Art Basel Dining Guide: Off the Beaten Path Part 2
Yesterday, we explored a couple of Miami's less-heralded destinations for those Art Baselites who lack the foresight to have made reservations in South Beach or the Design District / Midtown / Wynwood, and lack the patience to wait for a table at the no-reservations spots. We journeyed through Downtown, then made our way to North Beach and crawled up Collins Avenue. Today, we can pick up where we left off in North Beach and start trekking back toward the mainland, winding up on Miami's "Upper East Side."
Lou's Beer Garden - slip inside the gates of the New Hotel, an updated MiMo hotel in North Beach, walk to the back, and you'll find Lou's Beer Garden, a funky little hideaway around the hotel pool with an outstanding beer selection, better than decent food, and a wonderful, relaxed atmosphere. The menu is mostly populated with simple stuff like salads, burgers and pizzas, but keep an eye out for Chef Luis Ramirez's more esoteric specials like the crispy sardines, callos a la Sevilla, or the grilled squid stuffed with chorizo sausage.
7337 Harding Avenue, Miami Beach
Las Vacas Gordas - Devout carnivores will want to pay a visit to an Argentine parrillada while they're here, and Las Vacas Gordas (The Fat Cows) is a worthy shrine. There are about a half-dozen different cuts of steak that they'll throw on the grill. My favorite is the entraña, or skirt steak, served rolled in a gigantic coil, but if you're indecisive you can get the "parrillada para 1" (which will easily feed 2 people not named Kobayashi) which will bring the true variety pack: a sampling of a few different steaks, chorizo, morcilla, mollejas (sweetbreads) and chinchulines (pig intestines) too. Slather it with chimichurri and try not to stand too closely to anyone for the rest of the night: the garlic stink will stay with you a while.
933 Normandy Drive, Miami Beach
Katana - It's far from the best sushi in town. But it's cheap, and it's served on floating boats coursing along a canal that winds around the restaurant. If something looks good, grab the plate off the boat as it floats by. The plates are color-coded for price, and the waitress will add up your stack when you're finished. I have an inexplicable fondness for their salmon nigiri, served with a generous squirt of Kewpie mayo and a shower of slivered onions. Here's a pro tip: if you can, sit directly clockwise from the itamae, so you can grab the freshest dishes as he makes them.

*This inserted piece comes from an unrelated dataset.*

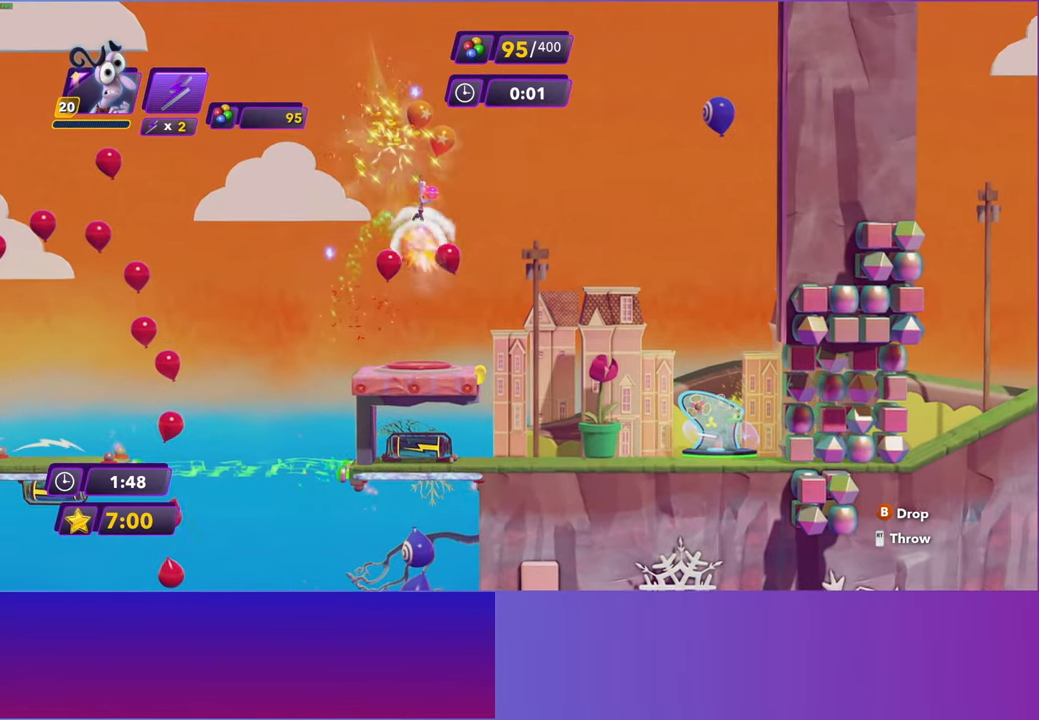
{"buttons": [], "left_stick": "right", "right_stick": "center", "events": []}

920 71st Street, Miami Beach
Anise Taverna - This simple place on the Little River, just across the 79th Street Causeway back to the mainland, is my go-to place for Greek food. We'll usually start with lots of meze: their good hummus and even better tzatziki, maybe a flaming cheese saganaki for the kids, a fine Greek salad, excellent grilled octopus. Then I can happily spend the rest of the meal picking at a simply grilled fish. You can read all my thoughts on Anise Taverna here.
620 NE 78th St., Miami
Red Light - Last stop: Red Light. A few years ago, Chef Kris Wessel set to work cleaning up this spot hanging over the Little River, tucked into what used to a by-the-hour motel. Now you'll occasionally spy manatees in the River, and people stop in for different reasons. One of the best reasons to do so is Chef Wessel's New Orleans style BBQ shrimp. You'll see other signs of his Louisiana heritage like the seafood gumbo and oyster pie, but plenty of local flavor too: there's almost always a couple local fish on the menu. And if the quail's on the menu, it shouldn't be missed. The ramshackle, bohemian vibe isn't for everyone, but the price is right, with most appetizers under $10 and practically nothing on the menu over $20. You can read my thoughts on Red Light here, or a more recent version here.
7700 Biscayne Boulevard, Miami
Savvy locals will know that I've actually left out my favorite place along this stretch. You'll have to do some searching to find what's missing. We can't give away all our secrets so easily after all.